- Leader: Charles Barron
- Founded: 17 June 2010
- Ideology: Anti-capitalism Anti-imperialism Black nationalism Left-wing nationalism Left-wing populism Minority rights Revolutionary socialism
- Political position: Far-left
- Colors: Black

= Freedom Party of New York (2010) =

Party founded in 2010 by Charles Barron

The Freedom Party of New York is a party founded on 17 June 2010 by a former Black Panther Party member and New York City Councilmember Charles Barron on a black progressive platform.

==History==
===2010 election===

Barron founded the Freedom party in protest of the Democratic ticket for the 2010 New York gubernatorial election. Barron was upset that Andrew Cuomo and his ticket were all White Americans, as such, the Freedom party ran an all African American ticket. Barron stated that excluding white people from the party was not racist, as he believes in a "post racial society." He also stated that the party was the realization of the independent African American party dreamed of by Malcolm X and Marcus Garvey. The party also claimed to be a spiritual successor to the Mississippi Freedom Democratic Party, which similarly issued an all black slate of candidates in opposition to the white only slate of Democratic Candidates for the 1964 Democratic National Convention.

The Party's ticket consisted of Councilman Barron for Governor, Eva Doyle, a Buffalo Criterion journalist, for Lieutenant Governor and Ramon Jimenez, a Harvard educated lawyer from the South Bronx known for his racially sensitive cases, for Attorney General. The party claimed to have gotten over 45,000 signatures from all 29 congressional districts in the state, far more than the 15,000 needed to get on the ballot, however, this was short of the 50,000 to become a registered party, and Councilman Lew Fidler expressed doubts that the signatures where legitimate.

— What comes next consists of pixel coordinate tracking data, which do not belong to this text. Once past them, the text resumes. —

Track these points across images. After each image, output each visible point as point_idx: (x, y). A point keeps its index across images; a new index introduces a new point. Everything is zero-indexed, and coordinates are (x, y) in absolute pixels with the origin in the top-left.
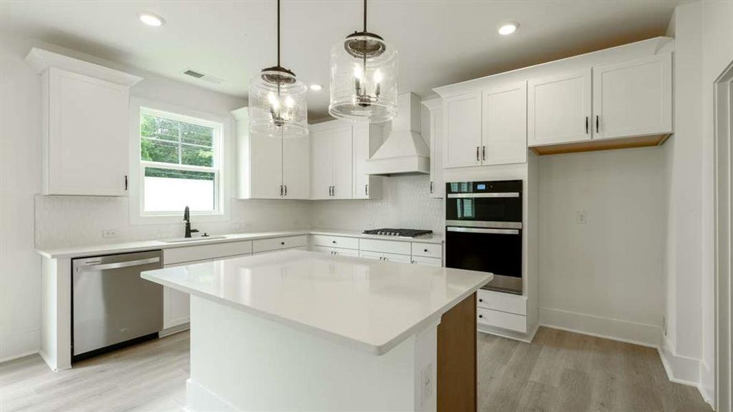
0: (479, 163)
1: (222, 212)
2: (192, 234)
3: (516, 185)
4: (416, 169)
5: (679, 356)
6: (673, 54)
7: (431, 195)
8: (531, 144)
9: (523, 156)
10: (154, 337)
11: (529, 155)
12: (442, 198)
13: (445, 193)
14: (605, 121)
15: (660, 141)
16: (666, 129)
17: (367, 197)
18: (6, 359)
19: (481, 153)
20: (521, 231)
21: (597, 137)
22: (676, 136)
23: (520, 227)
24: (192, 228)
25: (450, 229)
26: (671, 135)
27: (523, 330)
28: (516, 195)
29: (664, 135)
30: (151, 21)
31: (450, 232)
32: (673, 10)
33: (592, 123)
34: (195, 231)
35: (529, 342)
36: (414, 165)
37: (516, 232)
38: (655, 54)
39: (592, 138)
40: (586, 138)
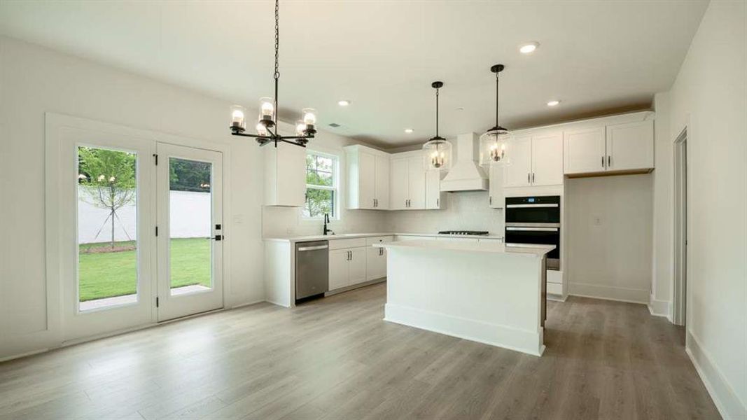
0: (530, 184)
1: (339, 218)
2: (328, 233)
3: (556, 199)
4: (481, 188)
5: (658, 300)
6: (654, 121)
7: (490, 206)
8: (566, 172)
9: (561, 180)
10: (321, 296)
11: (565, 179)
12: (502, 209)
13: (504, 204)
14: (614, 160)
15: (649, 171)
16: (651, 166)
17: (438, 208)
18: (248, 304)
19: (531, 178)
20: (559, 229)
21: (609, 169)
22: (656, 170)
23: (558, 226)
24: (328, 228)
25: (508, 229)
26: (654, 169)
27: (560, 293)
28: (556, 205)
29: (650, 169)
30: (343, 104)
31: (509, 231)
32: (653, 96)
33: (606, 160)
34: (329, 231)
35: (563, 301)
36: (479, 185)
37: (556, 230)
38: (644, 120)
39: (606, 169)
40: (602, 170)
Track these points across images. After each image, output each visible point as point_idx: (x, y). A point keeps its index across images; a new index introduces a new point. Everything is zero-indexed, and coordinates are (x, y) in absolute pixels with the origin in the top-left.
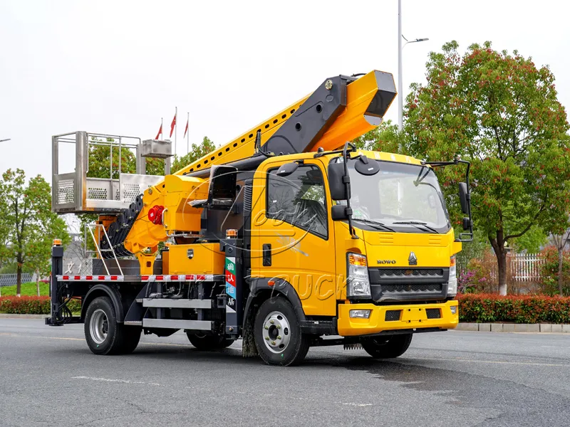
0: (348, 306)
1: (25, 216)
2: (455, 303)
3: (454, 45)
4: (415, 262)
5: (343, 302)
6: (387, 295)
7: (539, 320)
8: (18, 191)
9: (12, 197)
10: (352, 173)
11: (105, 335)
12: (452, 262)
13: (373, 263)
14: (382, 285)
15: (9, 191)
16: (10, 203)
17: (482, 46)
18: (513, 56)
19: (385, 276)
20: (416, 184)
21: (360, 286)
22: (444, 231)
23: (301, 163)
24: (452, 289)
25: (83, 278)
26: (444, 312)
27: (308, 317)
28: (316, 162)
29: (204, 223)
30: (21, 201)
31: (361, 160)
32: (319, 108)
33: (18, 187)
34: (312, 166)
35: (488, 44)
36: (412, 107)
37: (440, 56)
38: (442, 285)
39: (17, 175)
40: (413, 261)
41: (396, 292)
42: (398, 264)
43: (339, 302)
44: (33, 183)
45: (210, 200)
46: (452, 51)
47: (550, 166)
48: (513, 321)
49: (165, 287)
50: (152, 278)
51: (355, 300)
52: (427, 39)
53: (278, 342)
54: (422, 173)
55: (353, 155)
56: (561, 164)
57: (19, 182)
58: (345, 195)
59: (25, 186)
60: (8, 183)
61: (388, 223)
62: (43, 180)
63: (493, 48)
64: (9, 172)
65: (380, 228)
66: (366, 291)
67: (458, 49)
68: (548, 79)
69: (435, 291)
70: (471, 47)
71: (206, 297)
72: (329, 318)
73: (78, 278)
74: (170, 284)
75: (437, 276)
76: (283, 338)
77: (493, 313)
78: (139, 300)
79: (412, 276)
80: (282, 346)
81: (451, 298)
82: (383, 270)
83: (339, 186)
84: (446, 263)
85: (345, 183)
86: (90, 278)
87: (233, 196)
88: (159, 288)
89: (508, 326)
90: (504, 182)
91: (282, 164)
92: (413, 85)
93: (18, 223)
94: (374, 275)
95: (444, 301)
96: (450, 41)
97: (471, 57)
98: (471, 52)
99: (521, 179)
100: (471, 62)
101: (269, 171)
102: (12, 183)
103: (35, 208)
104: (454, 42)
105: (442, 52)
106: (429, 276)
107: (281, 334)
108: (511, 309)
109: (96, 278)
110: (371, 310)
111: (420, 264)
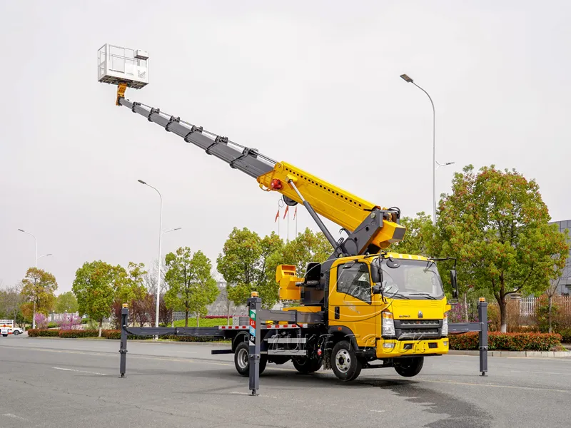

Workers World, the Marxist-Leninist newspaper of the Communist Workers World Party endorsed Barron and the Freedom Party, calling them "a break from the imperialist Democratic Party that politically strangles poor and working people." The Buffalo News reported that the Freedom Party was seeing enthusiasm in urban voters from Buffalo, Rochester, and New York City. The party finished sixth out of seven candidates in 2010, with Barron receiving 24,572 votes.

===Later history===
The party held an official founding convention February 13–14, 2011 in New York City, adopting a platform of "structural transformation of the political and economic system that included: An equitable redistribution of wealth, progressive taxation, free education from pre-k to post baccalaureate, jobs, reparations, housing, political prisoners, women’s rights, support for youth and seniors, end to police brutality and deadly force, and clean and renewable energy." At the convention, "Borough Coordinators" for all of NYC's boroughs, except Staten Island, were named, and Assemblywoman Inez Barron gave a speech.

The party's website's domain expired in 2012.

Barron would continue to attempt to grow the party, namely running Michael K. Lloyd for New York City Public Advocate in 2013. He was decried for his efforts to continuing to build the Freedom Party by Councilman Lew Fidler, stating that his efforts to build a rival party that would split the Democratic voter base was grounds for Barron to be expelled from the Democratic Party.

Michael K. Greys was the party's nominee in the 2013 New York City mayoral election. He finished in 11th place out of 15 candidates on the ballot with 690 votes. The party did not field a candidate in the 2014 gubernatorial election.